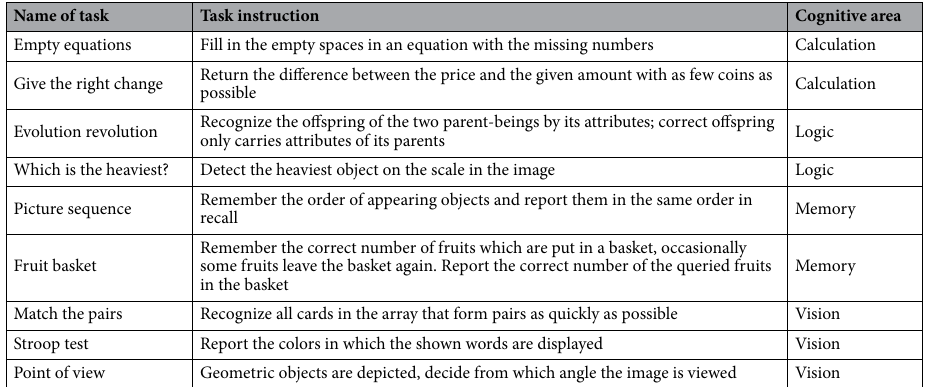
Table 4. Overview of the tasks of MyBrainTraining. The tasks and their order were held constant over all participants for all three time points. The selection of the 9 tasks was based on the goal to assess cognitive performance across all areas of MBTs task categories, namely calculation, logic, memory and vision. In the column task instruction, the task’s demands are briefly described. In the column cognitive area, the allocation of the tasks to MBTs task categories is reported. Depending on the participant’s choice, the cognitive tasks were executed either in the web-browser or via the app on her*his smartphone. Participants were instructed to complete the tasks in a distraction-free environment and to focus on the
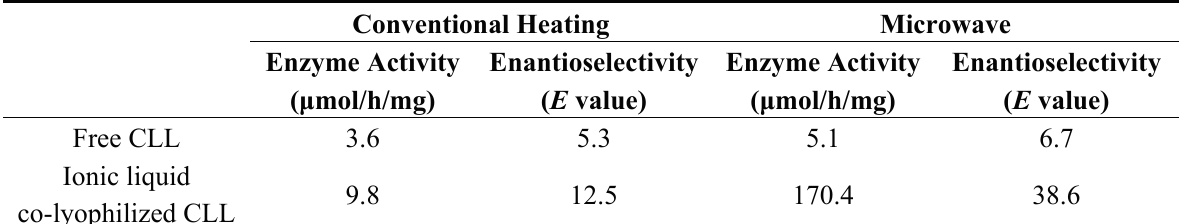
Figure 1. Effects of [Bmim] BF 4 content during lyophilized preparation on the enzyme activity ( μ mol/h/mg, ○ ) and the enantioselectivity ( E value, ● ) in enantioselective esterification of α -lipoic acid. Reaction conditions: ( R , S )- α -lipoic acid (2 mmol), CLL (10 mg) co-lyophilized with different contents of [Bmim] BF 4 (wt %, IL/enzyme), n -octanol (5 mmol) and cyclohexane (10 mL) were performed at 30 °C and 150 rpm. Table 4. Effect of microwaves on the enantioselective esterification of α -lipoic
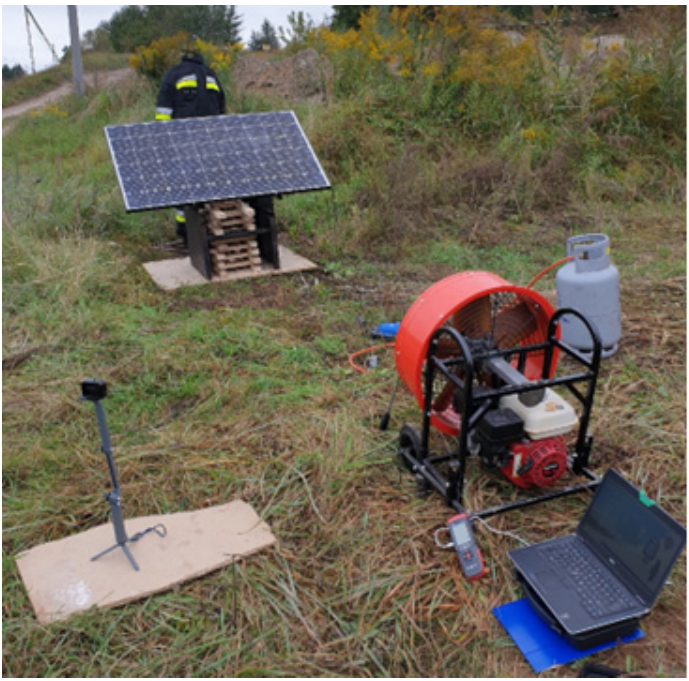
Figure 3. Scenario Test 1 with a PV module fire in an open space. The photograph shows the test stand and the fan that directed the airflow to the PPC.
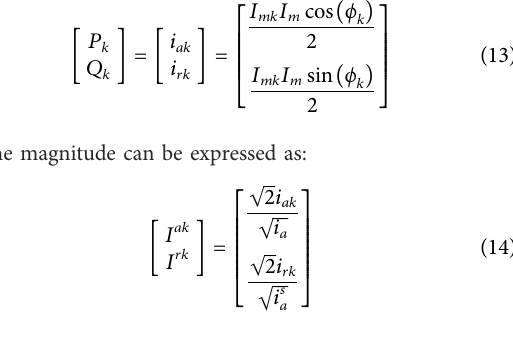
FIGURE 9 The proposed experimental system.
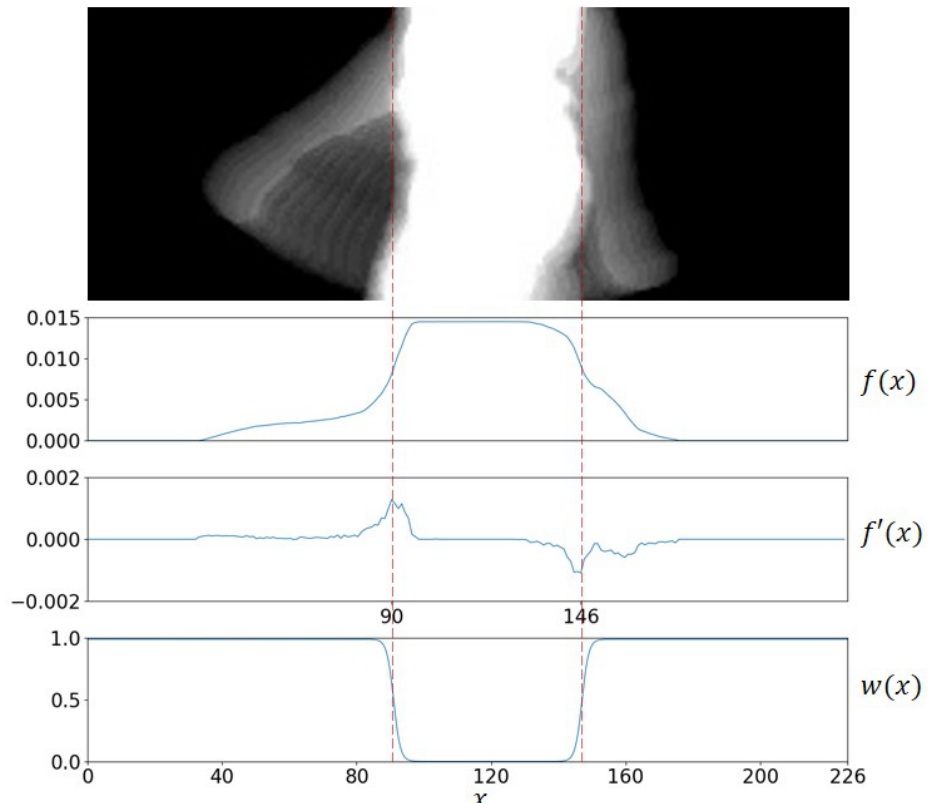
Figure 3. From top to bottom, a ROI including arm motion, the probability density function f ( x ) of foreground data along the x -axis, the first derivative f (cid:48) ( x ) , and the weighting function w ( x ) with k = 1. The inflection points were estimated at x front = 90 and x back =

• Assignment: What do the entries above read from the line containing "Figure 3. Scenario" through the line containing "FIGURE 9 The proposed experimental system."? Output those lines exactly, both ends included, with the pictures left out.

• Task response:
Figure 3. Scenario Test 1 with a PV module fire in an open space. The photograph shows the test stand and the fan that directed the airflow to the PPC.
FIGURE 9 The proposed experimental system.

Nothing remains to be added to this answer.